### PROBLEM STATEMENT
Leaving the pictures aside, repeat the entries exactly.
PROVIDED INFORMATION Start Marker
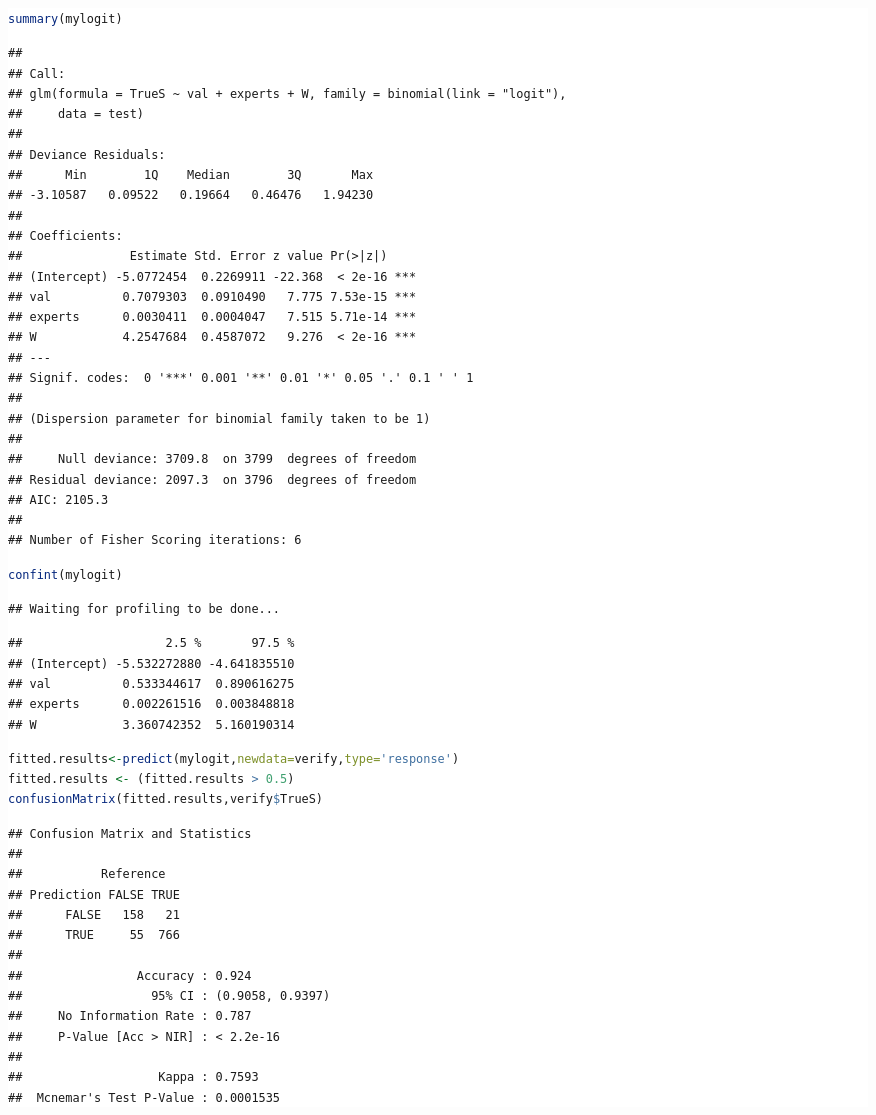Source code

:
 ```r
summary(mylogit)
```

```
## 
## Call:
## glm(formula = TrueS ~ val + experts + W, family = binomial(link = "logit"), 
##     data = test)
## 
## Deviance Residuals: 
##      Min        1Q    Median        3Q       Max  
## -3.10587   0.09522   0.19664   0.46476   1.94230  
## 
## Coefficients:
##               Estimate Std. Error z value Pr(>|z|)    
## (Intercept) -5.0772454  0.2269911 -22.368  < 2e-16 ***
## val          0.7079303  0.0910490   7.775 7.53e-15 ***
## experts      0.0030411  0.0004047   7.515 5.71e-14 ***
## W            4.2547684  0.4587072   9.276  < 2e-16 ***
## ---
## Signif. codes:  0 '***' 0.001 '**' 0.01 '*' 0.05 '.' 0.1 ' ' 1
## 
## (Dispersion parameter for binomial family taken to be 1)
## 
##     Null deviance: 3709.8  on 3799  degrees of freedom
## Residual deviance: 2097.3  on 3796  degrees of freedom
## AIC: 2105.3
## 
## Number of Fisher Scoring iterations: 6
```

```r
confint(mylogit)
```

```
## Waiting for profiling to be done...
```

```
##                    2.5 %       97.5 %
## (Intercept) -5.532272880 -4.641835510
## val          0.533344617  0.890616275
## experts      0.002261516  0.003848818
## W            3.360742352  5.160190314
```

```r
fitted.results<-predict(mylogit,newdata=verify,type='response')
fitted.results <- (fitted.results > 0.5)
confusionMatrix(fitted.results,verify$TrueS)
```

```
## Confusion Matrix and Statistics
## 
##           Reference
## Prediction FALSE TRUE
##      FALSE   158   21
##      TRUE     55  766
##                                           
##                Accuracy : 0.924           
##                  95% CI : (0.9058, 0.9397)
##     No Information Rate : 0.787           
##     P-Value [Acc > NIR] : < 2.2e-16       
##                                           
##                   Kappa : 0.7593          
##  Mcnemar's Test P-Value : 0.0001535       
```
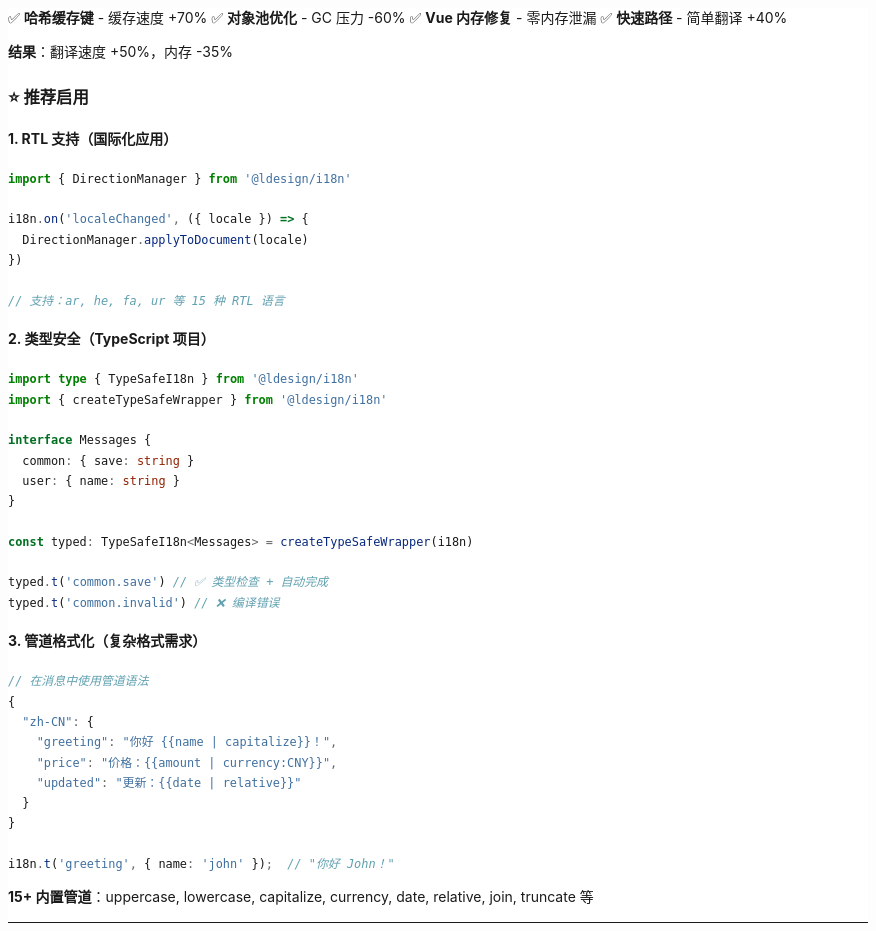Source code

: ✅ **哈希缓存键** - 缓存速度 +70%
✅ **对象池优化** - GC 压力 -60%
✅ **Vue 内存修复** - 零内存泄漏
✅ **快速路径** - 简单翻译 +40%

**结果**：翻译速度 +50%，内存 -35%

### ⭐ 推荐启用

#### 1. RTL 支持（国际化应用）

```typescript
import { DirectionManager } from '@ldesign/i18n'

i18n.on('localeChanged', ({ locale }) => {
  DirectionManager.applyToDocument(locale)
})

// 支持：ar, he, fa, ur 等 15 种 RTL 语言
```

#### 2. 类型安全（TypeScript 项目）

```typescript
import type { TypeSafeI18n } from '@ldesign/i18n'
import { createTypeSafeWrapper } from '@ldesign/i18n'

interface Messages {
  common: { save: string }
  user: { name: string }
}

const typed: TypeSafeI18n<Messages> = createTypeSafeWrapper(i18n)

typed.t('common.save') // ✅ 类型检查 + 自动完成
typed.t('common.invalid') // ❌ 编译错误
```

#### 3. 管道格式化（复杂格式需求）

```typescript
// 在消息中使用管道语法
{
  "zh-CN": {
    "greeting": "你好 {{name | capitalize}}！",
    "price": "价格：{{amount | currency:CNY}}",
    "updated": "更新：{{date | relative}}"
  }
}

i18n.t('greeting', { name: 'john' });  // "你好 John！"
```

**15+ 内置管道**：uppercase, lowercase, capitalize, currency, date, relative, join, truncate 等

---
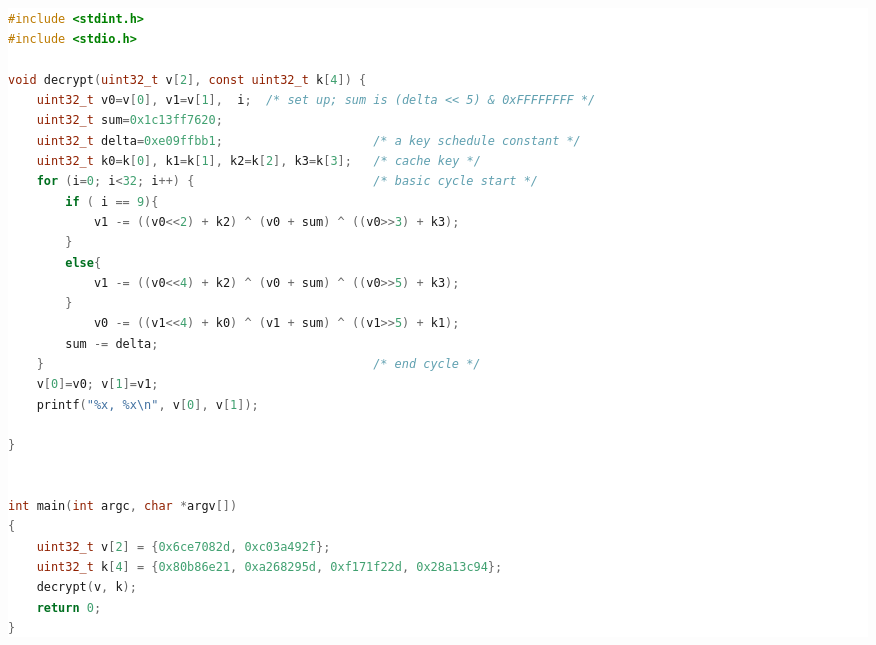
 ```c
#include <stdint.h>
#include <stdio.h>

void decrypt(uint32_t v[2], const uint32_t k[4]) {
    uint32_t v0=v[0], v1=v[1],  i;  /* set up; sum is (delta << 5) & 0xFFFFFFFF */
    uint32_t sum=0x1c13ff7620;
    uint32_t delta=0xe09ffbb1;                     /* a key schedule constant */
    uint32_t k0=k[0], k1=k[1], k2=k[2], k3=k[3];   /* cache key */
    for (i=0; i<32; i++) {                         /* basic cycle start */
        if ( i == 9){
            v1 -= ((v0<<2) + k2) ^ (v0 + sum) ^ ((v0>>3) + k3);
        }
        else{
            v1 -= ((v0<<4) + k2) ^ (v0 + sum) ^ ((v0>>5) + k3);
        }
            v0 -= ((v1<<4) + k0) ^ (v1 + sum) ^ ((v1>>5) + k1);
        sum -= delta;
    }                                              /* end cycle */
    v[0]=v0; v[1]=v1;
    printf("%x, %x\n", v[0], v[1]);

}


int main(int argc, char *argv[])
{
    uint32_t v[2] = {0x6ce7082d, 0xc03a492f};
    uint32_t k[4] = {0x80b86e21, 0xa268295d, 0xf171f22d, 0x28a13c94};
    decrypt(v, k);
    return 0;
}
```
PROVIDED INFORMATION End Marker
### FINAL ANSWER
Source code

:
 ```r
summary(mylogit)
```

```
## 
## Call:
## glm(formula = TrueS ~ val + experts + W, family = binomial(link = "logit"), 
##     data = test)
## 
## Deviance Residuals: 
##      Min        1Q    Median        3Q       Max  
## -3.10587   0.09522   0.19664   0.46476   1.94230  
## 
## Coefficients:
##               Estimate Std. Error z value Pr(>|z|)    
## (Intercept) -5.0772454  0.2269911 -22.368  < 2e-16 ***
## val          0.7079303  0.0910490   7.775 7.53e-15 ***
## experts      0.0030411  0.0004047   7.515 5.71e-14 ***
## W            4.2547684  0.4587072   9.276  < 2e-16 ***
## ---
## Signif. codes:  0 '***' 0.001 '**' 0.01 '*' 0.05 '.' 0.1 ' ' 1
## 
## (Dispersion parameter for binomial family taken to be 1)
## 
##     Null deviance: 3709.8  on 3799  degrees of freedom
## Residual deviance: 2097.3  on 3796  degrees of freedom
## AIC: 2105.3
## 
## Number of Fisher Scoring iterations: 6
```

```r
confint(mylogit)
```

```
## Waiting for profiling to be done...
```

```
##                    2.5 %       97.5 %
## (Intercept) -5.532272880 -4.641835510
## val          0.533344617  0.890616275
## experts      0.002261516  0.003848818
## W            3.360742352  5.160190314
```

```r
fitted.results<-predict(mylogit,newdata=verify,type='response')
fitted.results <- (fitted.results > 0.5)
confusionMatrix(fitted.results,verify$TrueS)
```

```
## Confusion Matrix and Statistics
## 
##           Reference
## Prediction FALSE TRUE
##      FALSE   158   21
##      TRUE     55  766
##                                           
##                Accuracy : 0.924           
##                  95% CI : (0.9058, 0.9397)
##     No Information Rate : 0.787           
##     P-Value [Acc > NIR] : < 2.2e-16       
##                                           
##                   Kappa : 0.7593          
##  Mcnemar's Test P-Value : 0.0001535       
```
Source code

: ✅ **哈希缓存键** - 缓存速度 +70%
✅ **对象池优化** - GC 压力 -60%
✅ **Vue 内存修复** - 零内存泄漏
✅ **快速路径** - 简单翻译 +40%

**结果**：翻译速度 +50%，内存 -35%

### ⭐ 推荐启用

#### 1. RTL 支持（国际化应用）

```typescript
import { DirectionManager } from '@ldesign/i18n'

i18n.on('localeChanged', ({ locale }) => {
  DirectionManager.applyToDocument(locale)
})

// 支持：ar, he, fa, ur 等 15 种 RTL 语言
```

#### 2. 类型安全（TypeScript 项目）

```typescript
import type { TypeSafeI18n } from '@ldesign/i18n'
import { createTypeSafeWrapper } from '@ldesign/i18n'

interface Messages {
  common: { save: string }
  user: { name: string }
}

const typed: TypeSafeI18n<Messages> = createTypeSafeWrapper(i18n)

typed.t('common.save') // ✅ 类型检查 + 自动完成
typed.t('common.invalid') // ❌ 编译错误
```

#### 3. 管道格式化（复杂格式需求）

```typescript
// 在消息中使用管道语法
{
  "zh-CN": {
    "greeting": "你好 {{name | capitalize}}！",
    "price": "价格：{{amount | currency:CNY}}",
    "updated": "更新：{{date | relative}}"
  }
}

i18n.t('greeting', { name: 'john' });  // "你好 John！"
```

**15+ 内置管道**：uppercase, lowercase, capitalize, currency, date, relative, join, truncate 等

---
 ```c
#include <stdint.h>
#include <stdio.h>

void decrypt(uint32_t v[2], const uint32_t k[4]) {
    uint32_t v0=v[0], v1=v[1],  i;  /* set up; sum is (delta << 5) & 0xFFFFFFFF */
    uint32_t sum=0x1c13ff7620;
    uint32_t delta=0xe09ffbb1;                     /* a key schedule constant */
    uint32_t k0=k[0], k1=k[1], k2=k[2], k3=k[3];   /* cache key */
    for (i=0; i<32; i++) {                         /* basic cycle start */
        if ( i == 9){
            v1 -= ((v0<<2) + k2) ^ (v0 + sum) ^ ((v0>>3) + k3);
        }
        else{
            v1 -= ((v0<<4) + k2) ^ (v0 + sum) ^ ((v0>>5) + k3);
        }
            v0 -= ((v1<<4) + k0) ^ (v1 + sum) ^ ((v1>>5) + k1);
        sum -= delta;
    }                                              /* end cycle */
    v[0]=v0; v[1]=v1;
    printf("%x, %x\n", v[0], v[1]);

}


int main(int argc, char *argv[])
{
    uint32_t v[2] = {0x6ce7082d, 0xc03a492f};
    uint32_t k[4] = {0x80b86e21, 0xa268295d, 0xf171f22d, 0x28a13c94};
    decrypt(v, k);
    return 0;
}
```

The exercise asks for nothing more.